DATASET START
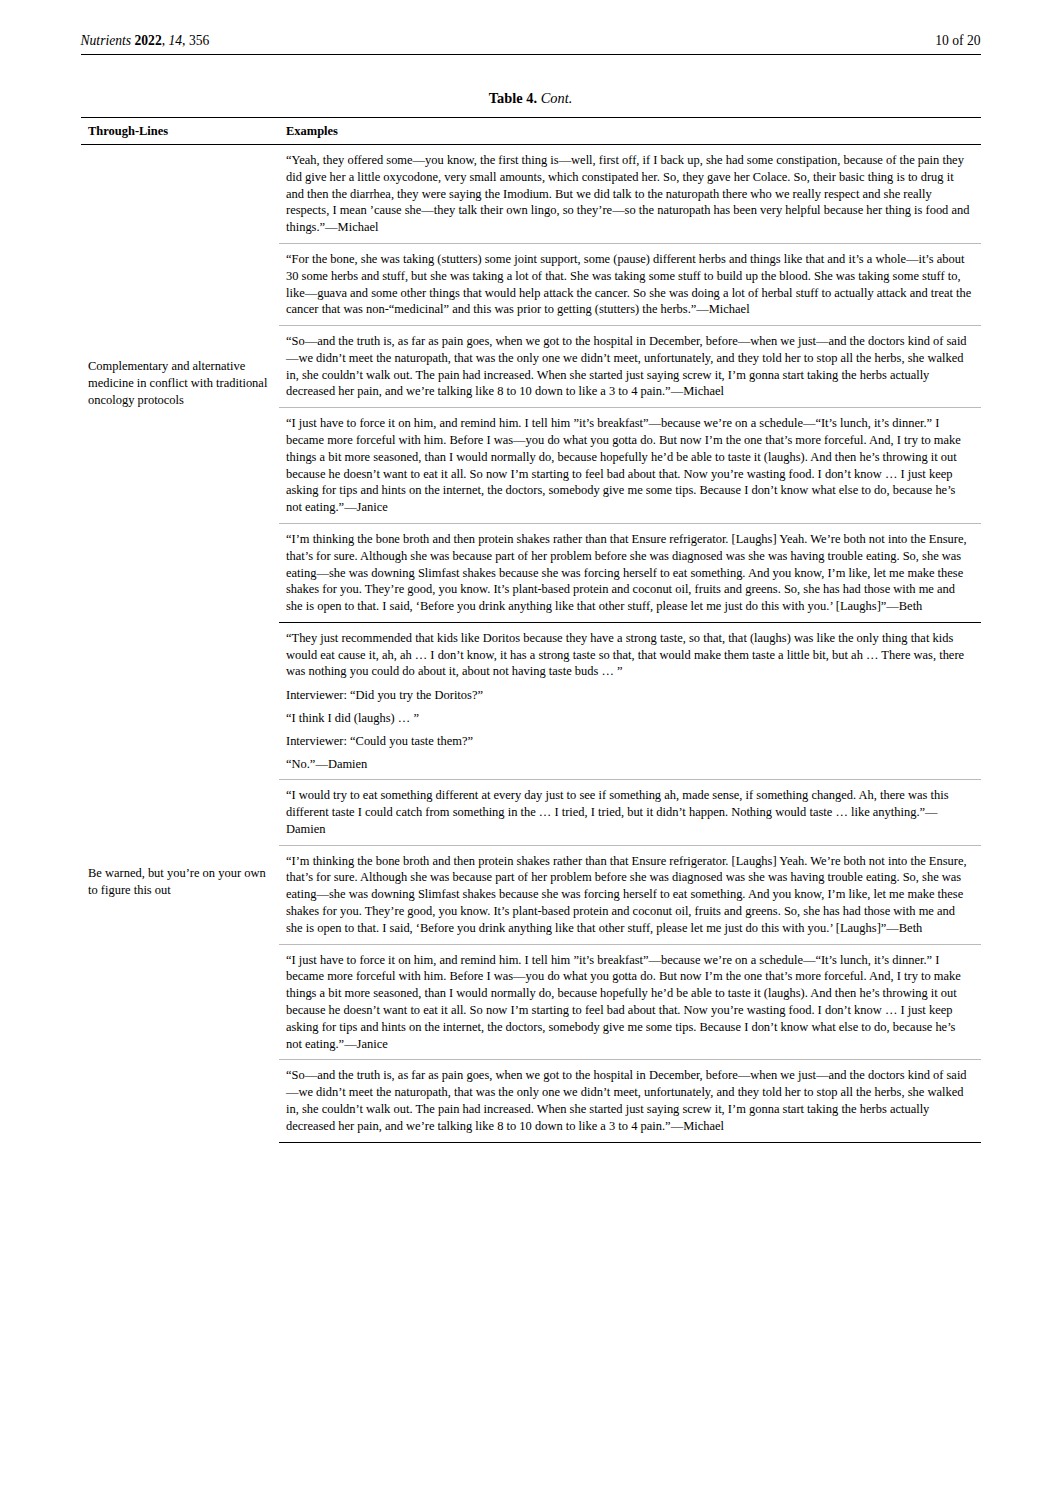Nutrients 2022, 14, 356
10 of 20
Table 4. Cont.
| Through-Lines | Examples |
| --- | --- |
| Complementary and alternative medicine in conflict with traditional oncology protocols | “Yeah, they offered some—you know, the first thing is—well, first off, if I back up, she had some constipation, because of the pain they did give her a little oxycodone, very small amounts, which constipated her. So, they gave her Colace. So, their basic thing is to drug it and then the diarrhea, they were saying the Imodium. But we did talk to the naturopath there who we really respect and she really respects, I mean ’cause she—they talk their own lingo, so they’re—so the naturopath has been very helpful because her thing is food and things.”—Michael |
| “For the bone, she was taking (stutters) some joint support, some (pause) different herbs and things like that and it’s a whole—it’s about 30 some herbs and stuff, but she was taking a lot of that. She was taking some stuff to build up the blood. She was taking some stuff to, like—guava and some other things that would help attack the cancer. So she was doing a lot of herbal stuff to actually attack and treat the cancer that was non-“medicinal” and this was prior to getting (stutters) the herbs.”—Michael |
| “So—and the truth is, as far as pain goes, when we got to the hospital in December, before—when we just—and the doctors kind of said—we didn’t meet the naturopath, that was the only one we didn’t meet, unfortunately, and they told her to stop all the herbs, she walked in, she couldn’t walk out. The pain had increased. When she started just saying screw it, I’m gonna start taking the herbs actually decreased her pain, and we’re talking like 8 to 10 down to like a 3 to 4 pain.”—Michael |
| “I just have to force it on him, and remind him. I tell him ”it’s breakfast”—because we’re on a schedule—“It’s lunch, it’s dinner.” I became more forceful with him. Before I was—you do what you gotta do. But now I’m the one that’s more forceful. And, I try to make things a bit more seasoned, than I would normally do, because hopefully he’d be able to taste it (laughs). And then he’s throwing it out because he doesn’t want to eat it all. So now I’m starting to feel bad about that. Now you’re wasting food. I don’t know … I just keep asking for tips and hints on the internet, the doctors, somebody give me some tips. Because I don’t know what else to do, because he’s not eating.”—Janice |
| “I’m thinking the bone broth and then protein shakes rather than that Ensure refrigerator. [Laughs] Yeah. We’re both not into the Ensure, that’s for sure. Although she was because part of her problem before she was diagnosed was she was having trouble eating. So, she was eating—she was downing Slimfast shakes because she was forcing herself to eat something. And you know, I’m like, let me make these shakes for you. They’re good, you know. It’s plant-based protein and coconut oil, fruits and greens. So, she has had those with me and she is open to that. I said, ‘Before you drink anything like that other stuff, please let me just do this with you.’ [Laughs]”—Beth |
| Be warned, but you’re on your own to figure this out | “They just recommended that kids like Doritos because they have a strong taste, so that, that (laughs) was like the only thing that kids would eat cause it, ah, ah … I don’t know, it has a strong taste so that, that would make them taste a little bit, but ah … There was, there was nothing you could do about it, about not having taste buds … ” Interviewer: “Did you try the Doritos?” “I think I did (laughs) … ” Interviewer: “Could you taste them?” “No.”—Damien |
| “I would try to eat something different at every day just to see if something ah, made sense, if something changed. Ah, there was this different taste I could catch from something in the … I tried, I tried, but it didn’t happen. Nothing would taste … like anything.”—Damien |
| “I’m thinking the bone broth and then protein shakes rather than that Ensure refrigerator. [Laughs] Yeah. We’re both not into the Ensure, that’s for sure. Although she was because part of her problem before she was diagnosed was she was having trouble eating. So, she was eating—she was downing Slimfast shakes because she was forcing herself to eat something. And you know, I’m like, let me make these shakes for you. They’re good, you know. It’s plant-based protein and coconut oil, fruits and greens. So, she has had those with me and she is open to that. I said, ‘Before you drink anything like that other stuff, please let me just do this with you.’ [Laughs]”—Beth |
| “I just have to force it on him, and remind him. I tell him ”it’s breakfast”—because we’re on a schedule—“It’s lunch, it’s dinner.” I became more forceful with him. Before I was—you do what you gotta do. But now I’m the one that’s more forceful. And, I try to make things a bit more seasoned, than I would normally do, because hopefully he’d be able to taste it (laughs). And then he’s throwing it out because he doesn’t want to eat it all. So now I’m starting to feel bad about that. Now you’re wasting food. I don’t know … I just keep asking for tips and hints on the internet, the doctors, somebody give me some tips. Because I don’t know what else to do, because he’s not eating.”—Janice |
| “So—and the truth is, as far as pain goes, when we got to the hospital in December, before—when we just—and the doctors kind of said—we didn’t meet the naturopath, that was the only one we didn’t meet, unfortunately, and they told her to stop all the herbs, she walked in, she couldn’t walk out. The pain had increased. When she started just saying screw it, I’m gonna start taking the herbs actually decreased her pain, and we’re talking like 8 to 10 down to like a 3 to 4 pain.”—Michael |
DATASET END
YOUR INSTRUCTIONS -
Your copy of the entries above must be exact and must not include pictures.

RESPONSE AREA -
Nutrients 2022, 14, 356
10 of 20
Table 4. Cont.
| Through-Lines | Examples |
| --- | --- |
| Complementary and alternative medicine in conflict with traditional oncology protocols | “Yeah, they offered some—you know, the first thing is—well, first off, if I back up, she had some constipation, because of the pain they did give her a little oxycodone, very small amounts, which constipated her. So, they gave her Colace. So, their basic thing is to drug it and then the diarrhea, they were saying the Imodium. But we did talk to the naturopath there who we really respect and she really respects, I mean ’cause she—they talk their own lingo, so they’re—so the naturopath has been very helpful because her thing is food and things.”—Michael |
| “For the bone, she was taking (stutters) some joint support, some (pause) different herbs and things like that and it’s a whole—it’s about 30 some herbs and stuff, but she was taking a lot of that. She was taking some stuff to build up the blood. She was taking some stuff to, like—guava and some other things that would help attack the cancer. So she was doing a lot of herbal stuff to actually attack and treat the cancer that was non-“medicinal” and this was prior to getting (stutters) the herbs.”—Michael |
| “So—and the truth is, as far as pain goes, when we got to the hospital in December, before—when we just—and the doctors kind of said—we didn’t meet the naturopath, that was the only one we didn’t meet, unfortunately, and they told her to stop all the herbs, she walked in, she couldn’t walk out. The pain had increased. When she started just saying screw it, I’m gonna start taking the herbs actually decreased her pain, and we’re talking like 8 to 10 down to like a 3 to 4 pain.”—Michael |
| “I just have to force it on him, and remind him. I tell him ”it’s breakfast”—because we’re on a schedule—“It’s lunch, it’s dinner.” I became more forceful with him. Before I was—you do what you gotta do. But now I’m the one that’s more forceful. And, I try to make things a bit more seasoned, than I would normally do, because hopefully he’d be able to taste it (laughs). And then he’s throwing it out because he doesn’t want to eat it all. So now I’m starting to feel bad about that. Now you’re wasting food. I don’t know … I just keep asking for tips and hints on the internet, the doctors, somebody give me some tips. Because I don’t know what else to do, because he’s not eating.”—Janice |
| “I’m thinking the bone broth and then protein shakes rather than that Ensure refrigerator. [Laughs] Yeah. We’re both not into the Ensure, that’s for sure. Although she was because part of her problem before she was diagnosed was she was having trouble eating. So, she was eating—she was downing Slimfast shakes because she was forcing herself to eat something. And you know, I’m like, let me make these shakes for you. They’re good, you know. It’s plant-based protein and coconut oil, fruits and greens. So, she has had those with me and she is open to that. I said, ‘Before you drink anything like that other stuff, please let me just do this with you.’ [Laughs]”—Beth |
| Be warned, but you’re on your own to figure this out | “They just recommended that kids like Doritos because they have a strong taste, so that, that (laughs) was like the only thing that kids would eat cause it, ah, ah … I don’t know, it has a strong taste so that, that would make them taste a little bit, but ah … There was, there was nothing you could do about it, about not having taste buds … ” Interviewer: “Did you try the Doritos?” “I think I did (laughs) … ” Interviewer: “Could you taste them?” “No.”—Damien |
| “I would try to eat something different at every day just to see if something ah, made sense, if something changed. Ah, there was this different taste I could catch from something in the … I tried, I tried, but it didn’t happen. Nothing would taste … like anything.”—Damien |
| “I’m thinking the bone broth and then protein shakes rather than that Ensure refrigerator. [Laughs] Yeah. We’re both not into the Ensure, that’s for sure. Although she was because part of her problem before she was diagnosed was she was having trouble eating. So, she was eating—she was downing Slimfast shakes because she was forcing herself to eat something. And you know, I’m like, let me make these shakes for you. They’re good, you know. It’s plant-based protein and coconut oil, fruits and greens. So, she has had those with me and she is open to that. I said, ‘Before you drink anything like that other stuff, please let me just do this with you.’ [Laughs]”—Beth |
| “I just have to force it on him, and remind him. I tell him ”it’s breakfast”—because we’re on a schedule—“It’s lunch, it’s dinner.” I became more forceful with him. Before I was—you do what you gotta do. But now I’m the one that’s more forceful. And, I try to make things a bit more seasoned, than I would normally do, because hopefully he’d be able to taste it (laughs). And then he’s throwing it out because he doesn’t want to eat it all. So now I’m starting to feel bad about that. Now you’re wasting food. I don’t know … I just keep asking for tips and hints on the internet, the doctors, somebody give me some tips. Because I don’t know what else to do, because he’s not eating.”—Janice |
| “So—and the truth is, as far as pain goes, when we got to the hospital in December, before—when we just—and the doctors kind of said—we didn’t meet the naturopath, that was the only one we didn’t meet, unfortunately, and they told her to stop all the herbs, she walked in, she couldn’t walk out. The pain had increased. When she started just saying screw it, I’m gonna start taking the herbs actually decreased her pain, and we’re talking like 8 to 10 down to like a 3 to 4 pain.”—Michael |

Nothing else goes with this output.